Workout Description
3 Rounds for Time:
20 Toes-to-Bars
20 Alternating Dumbbell Snatches (70/50 lb)
Time Cap: 10 minutes
Why This Workout Is Hard
A fast couplet with 120 total reps and a heavy-ish unilateral dumbbell snatch taxes grip and midline while demanding sustained pacing. Movement complexity sits between advanced (Toes-to-Bar) and high-skill (snatch), and the 5–10 minute time domain encourages high power output. Expect heart rate to spike, core to burn, and grip to fade if pacing and breaks aren’t disciplined.
Benchmark Times for AGQ 22.1
- Elite: <5:30
- Advanced: 6:30-7:00
- Intermediate: 7:30-8:00
- Beginner: >10:00
Training Focus
This workout develops the following fitness attributes:
- Stamina (7/10): Sustained muscle endurance in core, lats, and posterior chain across 120 reps with limited rest opportunities.
- Speed (7/10): Quick cycling and short breaks are rewarded; transitions and set management significantly influence finishing time.
- Power (6/10): Explosive hip extension for snatches and dynamic kipping power on Toes-to-Bar drive intensity and cycle rate.
- Endurance (5/10): Short-to-mid time domain with elevated heart rate throughout. Cardio matters, but the limiter is more grip and midline than pure engine work.
- Flexibility (4/10): Requires shoulder overhead mobility and hamstring/hip flexion for efficient Toes-to-Bar and safe lockout in the snatch.
- Strength (3/10): No max efforts, but a relatively heavy single-arm snatch challenges strength under fatigue and unilateral stability.
Scaling Options
Scale to: 15 Toes-to-Bar or 20 Hanging Knee Raise • 20 Alt DB Snatch at 50/35 lb (or 60/40) • 3 rounds of 15 TTB + 15 DB Snatch (70/50)
Scaling Explanation
Adjusting reps or load preserves the couplet’s intensity and stimulus while keeping athletes moving fast and finishing within the 10-minute cap.
Intended Stimulus
Fast and intense with smart breaks.

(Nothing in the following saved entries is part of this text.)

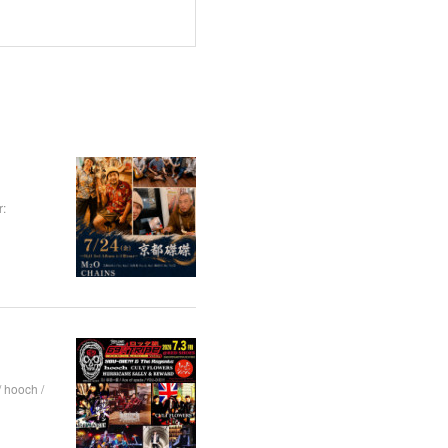
:
hooch /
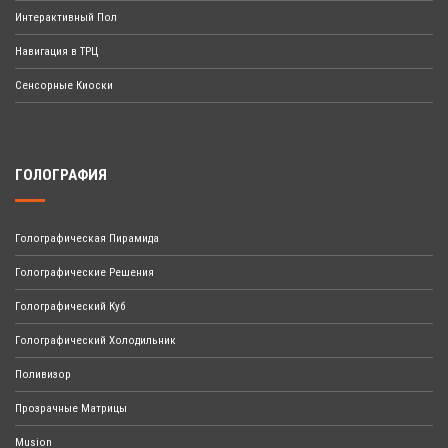
Интерактивный Пол
Навигация в ТРЦ
Сенсорные Киоски
ГОЛОГРАФИЯ
Голографическая Пирамида
Голографические Решения
Голографический Куб
Голографический Холодильник
Поливизор
Прозрачные Матрицы
Musion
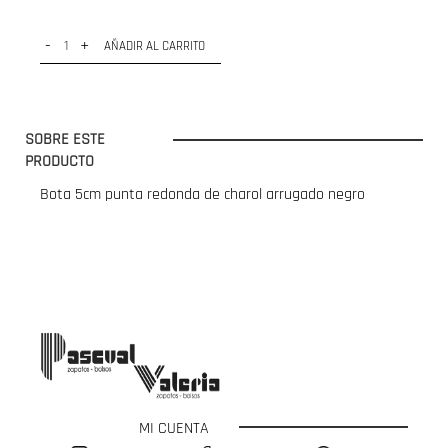
-
+
AÑADIR AL CARRITO
SOBRE ESTE
PRODUCTO
Bota 5cm punta redonda de charol arrugado negro
MI CUENTA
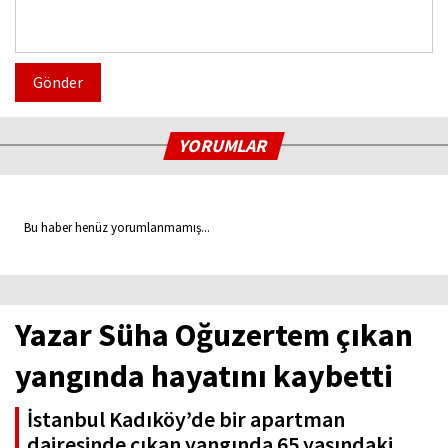
Gönder
YORUMLAR
Bu haber henüz yorumlanmamış...
Yazar Süha Oğuzertem çıkan
yangında hayatını kaybetti
İstanbul Kadıköy’de bir apartman
dairesinde çıkan yangında 65 yaşındaki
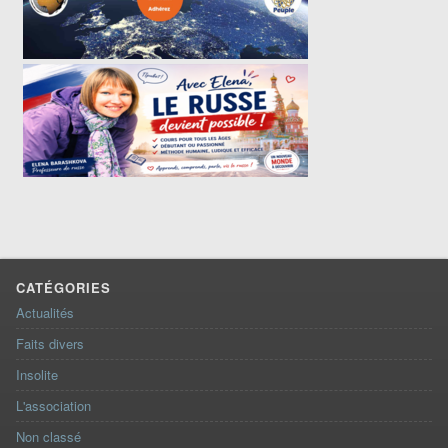
CATÉGORIES
Actualités
Faits divers
Insolite
L'association
Non classé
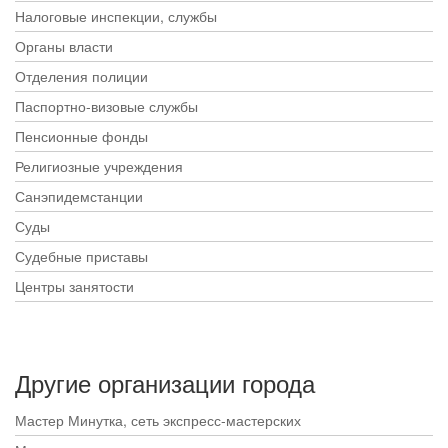
Налоговые инспекции, службы
Органы власти
Отделения полиции
Паспортно-визовые службы
Пенсионные фонды
Религиозные учреждения
Санэпидемстанции
Суды
Судебные приставы
Центры занятости
Другие организации города
Мастер Минутка, сеть экспресс-мастерских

Aim to hold near-threshold breathing while protecting grip and midline. Unbroken may be possible early, but brief, planned breaks should prevent blow-ups. Keep transitions short and maintain a steady snatch cadence to finish under the cap while preserving quality kip on Toes-to-Bar.
Coach Insight
Pace the first round at 90–92% and grow into the workout. Think quick 3–5 second breaks, not long rests.
One tip: Break Toes-to-Bar before you have to—small sets with tiny rests beat big sets that implode.
Avoid death-gripping the dumbbell and sloppy kips. Re-grip on the way down, keep the bell close, and breathe on each rep.
Benchmark Notes
These times represent finish targets from beginner (just beating the 10:00 cap) to elite (around 5:30). If you’re well under your level’s time, increase unbroken sets or transitions next time. If you’re over, scale reps or load to keep intensity high and finish inside the cap.
Modality Profile
Half the work is gymnastics (Toes-to-Bar) and half is weightlifting (alternating dumbbell snatch). No monostructural element, so pacing and transitions become the cardio. Expect time split roughly evenly between the two movements across all three rounds.